Machine-readable hardware designs:
──────
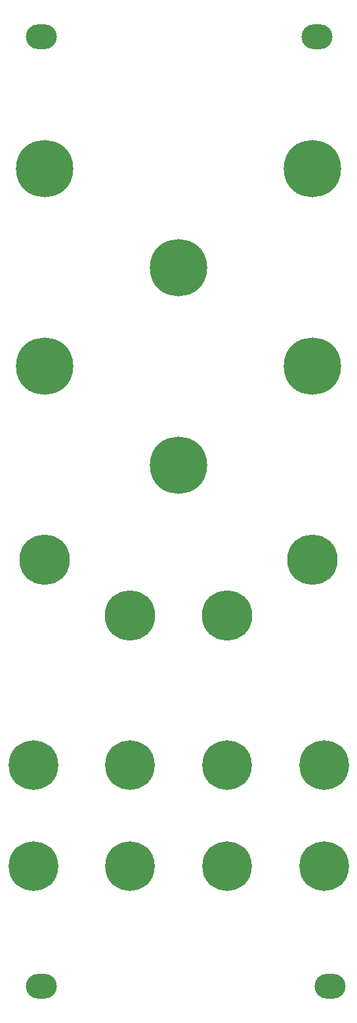
<source format=gbr>
%TF.GenerationSoftware,KiCad,Pcbnew,9.0.6*%
%TF.CreationDate,2025-12-17T11:16:36-05:00*%
%TF.ProjectId,lichen-crustose-panel,6c696368-656e-42d6-9372-7573746f7365,rev?*%
%TF.SameCoordinates,Original*%
%TF.FileFunction,Soldermask,Bot*%
%TF.FilePolarity,Negative*%
%FSLAX46Y46*%
G04 Gerber Fmt 4.6, Leading zero omitted, Abs format (unit mm)*
G04 Created by KiCad (PCBNEW 9.0.6) date 2025-12-17 11:16:36*
%MOMM*%
%LPD*%
G01*
G04 APERTURE LIST*
G04 Aperture macros list*
%AMRoundRect*
0 Rectangle with rounded corners*
0 $1 Rounding radius*
0 $2 $3 $4 $5 $6 $7 $8 $9 X,Y pos of 4 corners*
0 Add a 4 corners polygon primitive as box body*
4,1,4,$2,$3,$4,$5,$6,$7,$8,$9,$2,$3,0*
0 Add four circle primitives for the rounded corners*
1,1,$1+$1,$2,$3*
1,1,$1+$1,$4,$5*
1,1,$1+$1,$6,$7*
1,1,$1+$1,$8,$9*
0 Add four rect primitives between the rounded corners*
20,1,$1+$1,$2,$3,$4,$5,0*
20,1,$1+$1,$4,$5,$6,$7,0*
20,1,$1+$1,$6,$7,$8,$9,0*
20,1,$1+$1,$8,$9,$2,$3,0*%
G04 Aperture macros list end*
%ADD10C,7.400000*%
%ADD11C,6.400000*%
%ADD12C,6.500000*%
%ADD13RoundRect,1.600000X-0.400000X-0.000010X0.400000X-0.000010X0.400000X0.000010X-0.400000X0.000010X0*%
G04 APERTURE END LIST*
D10*
%TO.C,H6*%
X125250000Y-158250000D03*
%TD*%
D11*
%TO.C,H16*%
X119000000Y-210000000D03*
%TD*%
D10*
%TO.C,H4*%
X108000000Y-145500000D03*
%TD*%
D12*
%TO.C,H8*%
X119000000Y-177700000D03*
%TD*%
D10*
%TO.C,H5*%
X142500000Y-145500000D03*
%TD*%
D13*
%TO.C,H20*%
X143060000Y-103000000D03*
%TD*%
D12*
%TO.C,H7*%
X108000000Y-170500000D03*
%TD*%
D11*
%TO.C,H11*%
X106500000Y-197000000D03*
%TD*%
D13*
%TO.C,H21*%
X107500000Y-225500000D03*
%TD*%
D10*
%TO.C,H2*%
X142500000Y-120000000D03*
%TD*%
D12*
%TO.C,H10*%
X142500000Y-170500000D03*
%TD*%
%TO.C,H7*%
X131500000Y-177700000D03*
%TD*%
D11*
%TO.C,H18*%
X144000000Y-210000000D03*
%TD*%
%TO.C,H15*%
X106500000Y-210000000D03*
%TD*%
%TO.C,H14*%
X144000000Y-197000000D03*
%TD*%
D10*
%TO.C,H3*%
X125250000Y-132750000D03*
%TD*%
D11*
%TO.C,H9*%
X131500000Y-197000000D03*
%TD*%
%TO.C,H17*%
X131500000Y-210000000D03*
%TD*%
D13*
%TO.C,H19*%
X107500000Y-103000000D03*
%TD*%
%TO.C,H22*%
X144750000Y-225500000D03*
%TD*%
D11*
%TO.C,H12*%
X119000000Y-197000000D03*
%TD*%
D10*
%TO.C,H1*%
X108000000Y-120000000D03*
%TD*%
M02*

</source>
──────
Quote the records above exactly, from the first line through the line containing "G04 Gerber Fmt", and leave out the pictures.

<source format=gbr>
%TF.GenerationSoftware,KiCad,Pcbnew,9.0.6*%
%TF.CreationDate,2025-12-17T11:16:36-05:00*%
%TF.ProjectId,lichen-crustose-panel,6c696368-656e-42d6-9372-7573746f7365,rev?*%
%TF.SameCoordinates,Original*%
%TF.FileFunction,Soldermask,Bot*%
%TF.FilePolarity,Negative*%
%FSLAX46Y46*%
G04 Gerber Fmt 4.6, Leading zero omitted, Abs format (unit mm)*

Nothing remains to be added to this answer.